Did you enable a DHCP server on the lagg interface?
Did you add firewall rules to the lagg interface?
-
Yes DHCP server was enabled and LAGG interface has firewall rule to permit all traffic, the switch doesn't have any VLANs setup, it should just switch traffic for the subnet it's directly attached to.
The fact that our switch is unable to optain an IP address from DHCP after removing the LAGG interface as a bridge member, directly assigning it an IP address, then enabling DHCP on that subnet tells me there is still a miss-configuration in the LAGG interface somewhere either on the PfSense or UniFi side?
-
Packet capture for UDP 67 on the lagg and see what you see regarding DHCP traffic. Zero idea what is required for the switch itself to obtain DHCP there. It would have to be the management VLAN at least I would assume.
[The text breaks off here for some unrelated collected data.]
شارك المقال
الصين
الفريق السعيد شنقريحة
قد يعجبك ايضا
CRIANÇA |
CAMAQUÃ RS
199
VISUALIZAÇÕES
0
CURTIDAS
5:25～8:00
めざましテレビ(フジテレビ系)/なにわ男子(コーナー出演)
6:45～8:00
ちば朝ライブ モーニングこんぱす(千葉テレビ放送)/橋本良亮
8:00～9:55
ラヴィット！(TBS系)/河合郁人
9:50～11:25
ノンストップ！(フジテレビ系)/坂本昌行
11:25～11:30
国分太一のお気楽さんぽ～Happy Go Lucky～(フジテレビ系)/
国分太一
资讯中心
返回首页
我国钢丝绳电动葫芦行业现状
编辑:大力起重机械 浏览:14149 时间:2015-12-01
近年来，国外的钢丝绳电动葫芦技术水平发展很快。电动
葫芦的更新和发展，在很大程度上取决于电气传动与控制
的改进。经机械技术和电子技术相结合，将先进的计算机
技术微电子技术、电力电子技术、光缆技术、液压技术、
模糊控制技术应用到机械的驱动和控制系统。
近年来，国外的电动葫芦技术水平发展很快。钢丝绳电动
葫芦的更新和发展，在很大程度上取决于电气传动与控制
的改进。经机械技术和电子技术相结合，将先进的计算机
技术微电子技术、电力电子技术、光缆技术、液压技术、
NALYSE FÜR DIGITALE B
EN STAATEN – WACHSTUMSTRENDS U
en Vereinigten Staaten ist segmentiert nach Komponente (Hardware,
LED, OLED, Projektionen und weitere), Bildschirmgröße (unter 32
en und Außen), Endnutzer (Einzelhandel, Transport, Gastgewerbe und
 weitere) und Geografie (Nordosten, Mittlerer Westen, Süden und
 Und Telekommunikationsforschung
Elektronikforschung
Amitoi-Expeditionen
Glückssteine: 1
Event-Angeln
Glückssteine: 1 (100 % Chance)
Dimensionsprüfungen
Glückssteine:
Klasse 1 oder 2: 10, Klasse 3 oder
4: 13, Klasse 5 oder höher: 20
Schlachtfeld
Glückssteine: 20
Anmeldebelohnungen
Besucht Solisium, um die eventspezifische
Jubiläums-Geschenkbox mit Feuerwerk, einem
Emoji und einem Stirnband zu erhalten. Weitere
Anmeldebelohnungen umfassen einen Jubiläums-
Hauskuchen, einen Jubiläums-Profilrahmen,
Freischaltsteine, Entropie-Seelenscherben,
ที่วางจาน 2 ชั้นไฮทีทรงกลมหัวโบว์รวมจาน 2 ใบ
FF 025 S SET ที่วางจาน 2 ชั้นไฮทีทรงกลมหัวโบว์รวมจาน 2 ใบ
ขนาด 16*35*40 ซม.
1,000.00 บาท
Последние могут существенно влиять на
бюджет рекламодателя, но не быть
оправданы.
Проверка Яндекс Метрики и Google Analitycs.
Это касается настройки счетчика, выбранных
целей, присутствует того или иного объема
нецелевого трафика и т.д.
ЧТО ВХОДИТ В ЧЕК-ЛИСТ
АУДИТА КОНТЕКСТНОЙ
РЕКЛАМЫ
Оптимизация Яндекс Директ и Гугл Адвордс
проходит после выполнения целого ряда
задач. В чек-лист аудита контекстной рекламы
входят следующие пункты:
Personally I would be less concerned with that as I would be with clients connected to the switch on the lagg VLAN getting addresses.
-
I unplugged both SPF+ cables making up the LAGG and unplugged the RJ-45 connected to my laptop then started the packet capture, I then plugged the two SPF+ cables back in and finally the RJ-45 and waited until my laptop stopped trying to identify on the network and finally set itself a 169 IP address. Here are the results
On the UniFi_LAGG interface DHCP server I have 1 static lease setup for the UniFi switch to use 192.168.2.80 as it's address. The DHCP server lease range is from 192.168.2.100 to 192.168.2.200 and from this I can conclude that PfSense DHCP server is attempting to assign the two devices their proper addresses. It would seem that communication from the switch back to PfSense is allowed to pass however traffic from PfSense over towards the switch is being blocked?I tried this with net.link.lagg.lacp.default_strict_mode set to 1 and 0 but it gave the exact same results, I have again set the value back to the default of 1.
-
Yes, it looks like the DHCP server on the firewall is receiving the requests and responding.
Is there some sort of DHCP snooping or protection in the switch that might be in play here?
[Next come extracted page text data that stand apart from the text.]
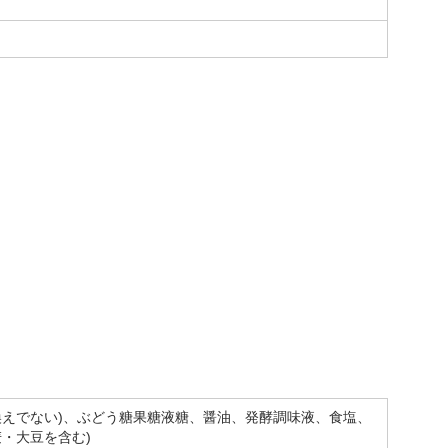
換えでない)、ぶどう糖果糖液糖、醤油、発酵調味液、食塩、
・大豆を含む)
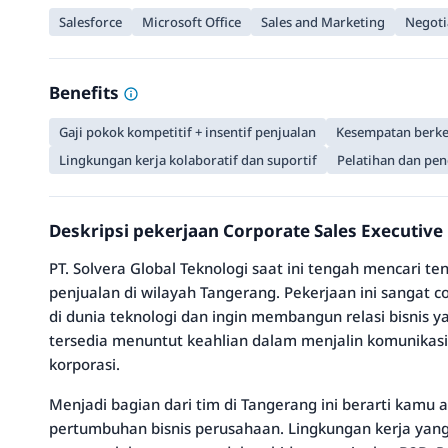
Salesforce
Microsoft Office
Sales and Marketing
Negotia
Benefits
Gaji pokok kompetitif + insentif penjualan
Kesempatan berke
Lingkungan kerja kolaboratif dan suportif
Pelatihan dan pen
Deskripsi pekerjaan Corporate Sales Executive 
PT. Solvera Global Teknologi saat ini tengah mencari 
penjualan di wilayah Tangerang. Pekerjaan ini sangat
di dunia teknologi dan ingin membangun relasi bisnis ya
tersedia menuntut keahlian dalam menjalin komunikasi 
korporasi.
Menjadi bagian dari tim di Tangerang ini berarti kamu a
pertumbuhan bisnis perusahaan. Lingkungan kerja yan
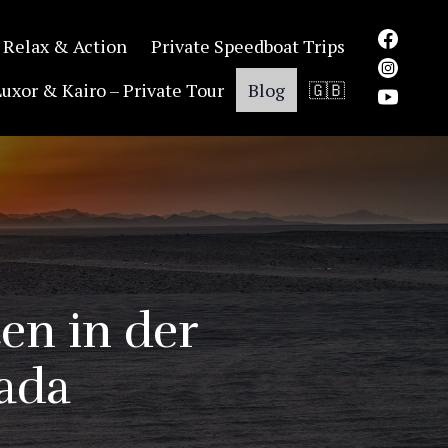
 Relax & Action
Private Speedboat Trips
Luxor & Kairo – Private Tour
Blog
🇬🇧
en in der
ada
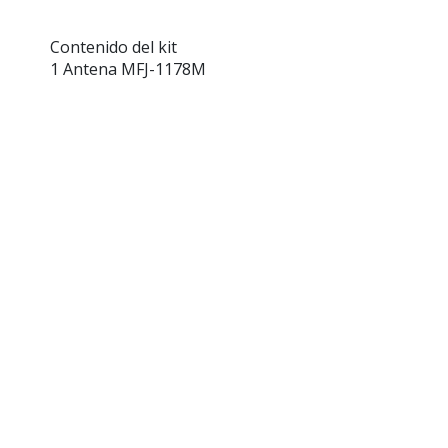
Contenido del kit
1 Antena MFJ-1178M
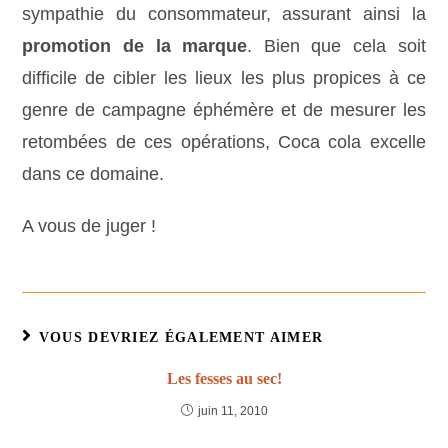
sympathie du consommateur, assurant ainsi la
promotion de la marque
. Bien que cela soit
difficile de cibler les lieux les plus propices à ce
genre de campagne éphémère et de mesurer les
retombées de ces opérations, Coca cola excelle
dans ce domaine.
A vous de juger !
VOUS DEVRIEZ ÉGALEMENT AIMER
Les fesses au sec!
juin 11, 2010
Odd that capture never sees the requests coming in. What did you filter on there?
-
I'm not aware of any security measures in place or can I find any options in the GUI about security that doesn't pertain to the UniFi Security Gateway, even at that those options are all disabled since we don't have that specific device present on our network.
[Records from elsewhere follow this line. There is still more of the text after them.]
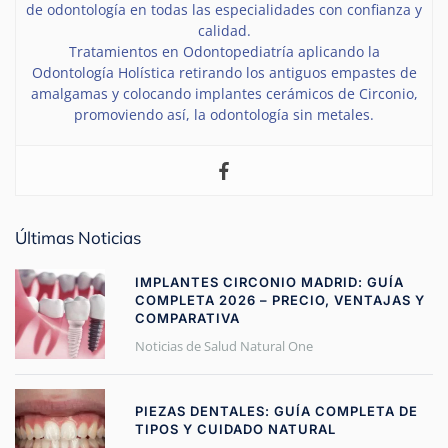
de odontología en todas las especialidades con confianza y
calidad.
Tratamientos en Odontopediatría aplicando la
Odontología Holística retirando los antiguos empastes de
amalgamas y colocando implantes cerámicos de Circonio,
promoviendo así, la odontología sin metales.
Últimas Noticias
IMPLANTES CIRCONIO MADRID: GUÍA
COMPLETA 2026 – PRECIO, VENTAJAS Y
COMPARATIVA
Noticias de Salud Natural One
PIEZAS DENTALES: GUÍA COMPLETA DE
TIPOS Y CUIDADO NATURAL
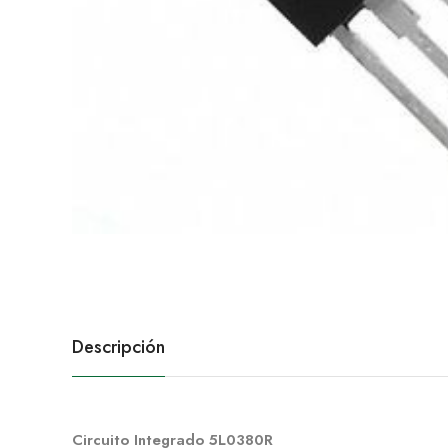
Descripción
Circuito Integrado 5L0380R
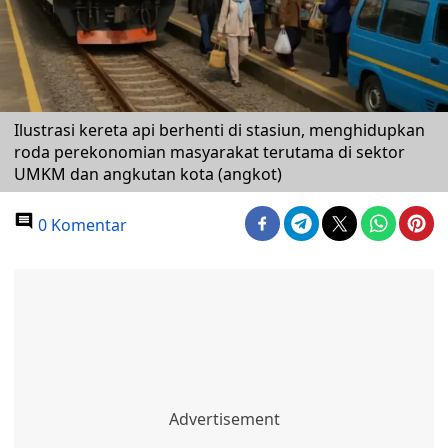
Ilustrasi kereta api berhenti di stasiun, menghidupkan
roda perekonomian masyarakat terutama di sektor
UMKM dan angkutan kota (angkot)
0 Komentar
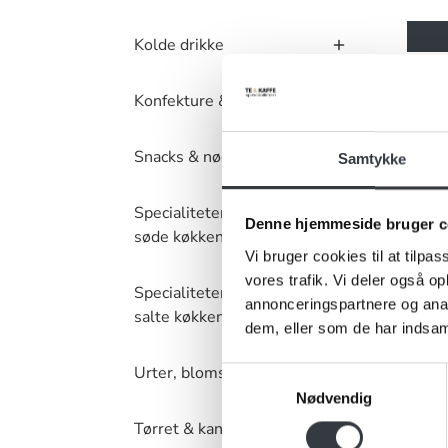
Kolde drikke
Konfekture & kager
Chapl
Snacks & nødder
Samtykke
Specialiteter – det
Denne hjemmeside bruger c
søde køkken
Vi bruger cookies til at tilpas
vores trafik. Vi deler også 
Specialiteter – det
annonceringspartnere og anal
salte køkken
dem, eller som de har indsaml
Urter, blomster & krydderier
Samtykkevalg
Nødvendig
Tørret & kandiseret frugt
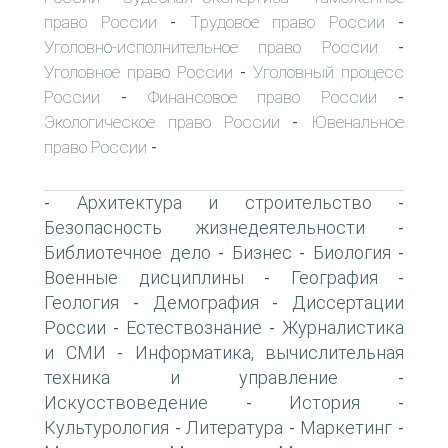
право России
Трудовое право России
-
-
Уголовно-исполнительное право России
-
Уголовное право России
Уголовный процесс
-
России
Финансовое право России
-
-
Экологическое право России
Ювенальное
-
право России
-
Архитектура и строительство
-
-
Безопасность жизнедеятельности
-
Библиотечное дело
Бизнес
Биология
-
-
-
Военные дисциплины
География
-
-
Геология
Демография
Диссертации
-
-
России
Естествознание
Журналистика
-
-
и СМИ
Информатика, вычислительная
-
техника и управление
-
Искусствоведение
История
-
-
Культурология
Литература
Маркетинг
-
-
-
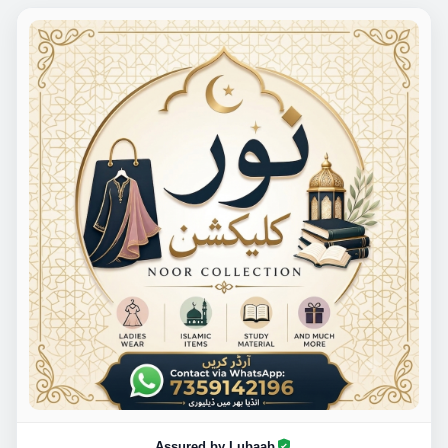
Assured by Lubaab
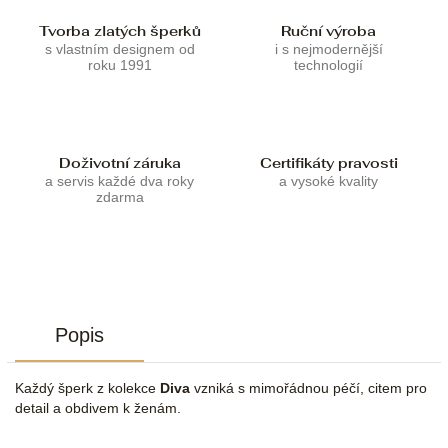
Tvorba zlatých šperků
Ruční výroba
s vlastním designem od
i s nejmodernější
roku 1991
technologií
Doživotní záruka
Certifikáty pravosti
a servis každé dva roky
a vysoké kvality
zdarma
Popis
Každý šperk z kolekce
Diva
vzniká s mimořádnou péčí, citem pro
detail a obdivem k ženám.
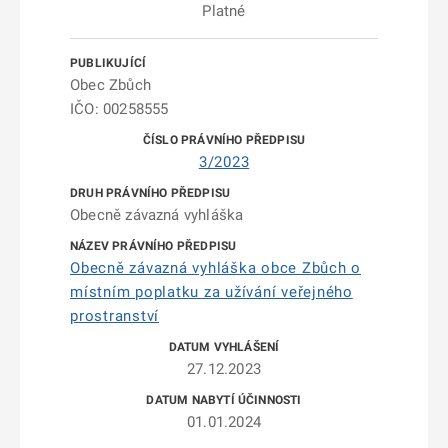
Platné
Obec Zbůch
IČO: 00258555
3/2023
Obecně závazná vyhláška
Obecně závazná vyhláška obce Zbůch o
místním poplatku za užívání veřejného
prostranství
27.12.2023
01.01.2024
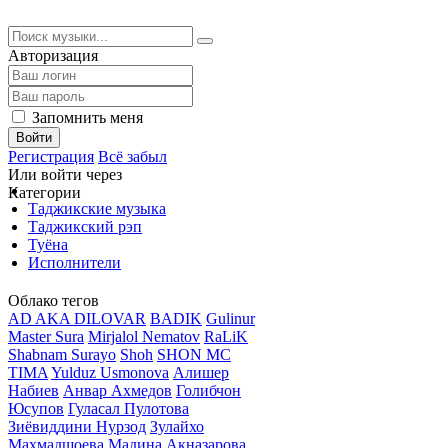
Авторизация
Запомнить меня
Войти
Регистрация
Всё забыл
Или войти через
Категории
Таджикские музыка
Таджикский рэп
Туёна
Исполнители
Облако тегов
AD AKA DILOVAR
BADIK
Gulinur
Master Sura
Mirjalol Nematov
RaLiK
Shabnam Surayo
Shoh
SHON MC
TIMA
Yulduz Usmonova
Алишер
Набиев
Анвар Ахмедов
Голибчон
Юсупов
Гуласал Пулотова
Зиёвиддини Нурзод
Зулайхо
Махмадшоева
Мадина Акназарова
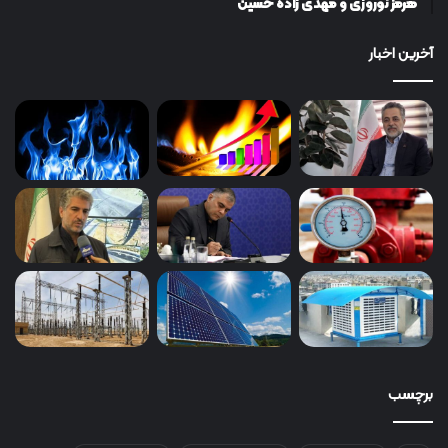
هرمز نوروزی و مهدی زاده حسین
آخرین اخبار
برچسب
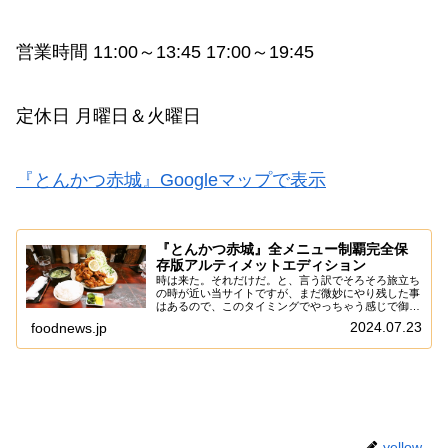
営業時間 11:00～13:45 17:00～19:45
定休日 月曜日＆火曜日
『とんかつ赤城』Googleマップで表示
『とんかつ赤城』全メニュー制覇完全保
存版アルティメットエディション
時は来た。それだけだ。と、言う訳でそろそろ旅立ち
の時が近い当サイトですが、まだ微妙にやり残した事
はあるので、このタイミングでやっちゃう感じで御座
います。いや～、何年越しかのプロジェクトでして、
2024.07.23
foodnews.jp
多分に当サイトでも”全メニュー制覇”したのって、...
yellow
I am still unable to ping PfSense at 192.168.2.1 from my laptop which is connected through the switch even after we set a static IP of 192.168.2.50, Default Gateway of 192.168.2.1 and Primary DNS of 192.168.2.1, each ping attempt results in destination host unreachable. I suppose this could be due to the switch not having a proper address at this point?
I'm also curious as to why net.link.lagg.lacp.default_strict_mode at 1 or 0 both yield the same results, shouldn't one of these values make the LAGG completely unusable?
When I did the Packet Capture these were my settings:
-
@kklouzal said in LAGG (LACP) - UniFi Switch (16XG):
I am still unable to ping PfSense at 192.168.2.1 from my laptop which is connected through the switch even after we set a static IP of 192.168.1.50,
Typo? 192.168.2.50?
-
Don't filter on the IP address. Capture everything on port 67. You are missing the DHCP broadcasts.
-
Yes it was a typo, whoops :)
I went ahead and removed the Host Address from the filter, still only capturing outgoing requests for some reason.
-
No, anything sourced on port 68 is from the client. Anything sourced from port 67 is from the server.
I would download that into wireshark and look at what DHCP is actually doing. Looks like it's working there to me, but can't see much other than two-way traffic.